Assignment: Set down the data below exactly; pictures stay out.

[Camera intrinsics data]
%%

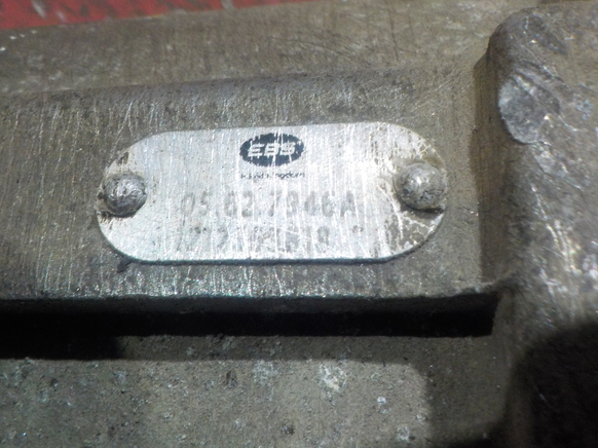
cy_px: 217
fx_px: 570
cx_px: 283
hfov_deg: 55.3
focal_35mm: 33
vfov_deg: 42.9
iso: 400
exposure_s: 1/13
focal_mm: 4.1
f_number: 3.3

%%

Written solution:
cy_px: 217
fx_px: 570
cx_px: 283
hfov_deg: 55.3
focal_35mm: 33
vfov_deg: 42.9
iso: 400
exposure_s: 1/13
focal_mm: 4.1
f_number: 3.3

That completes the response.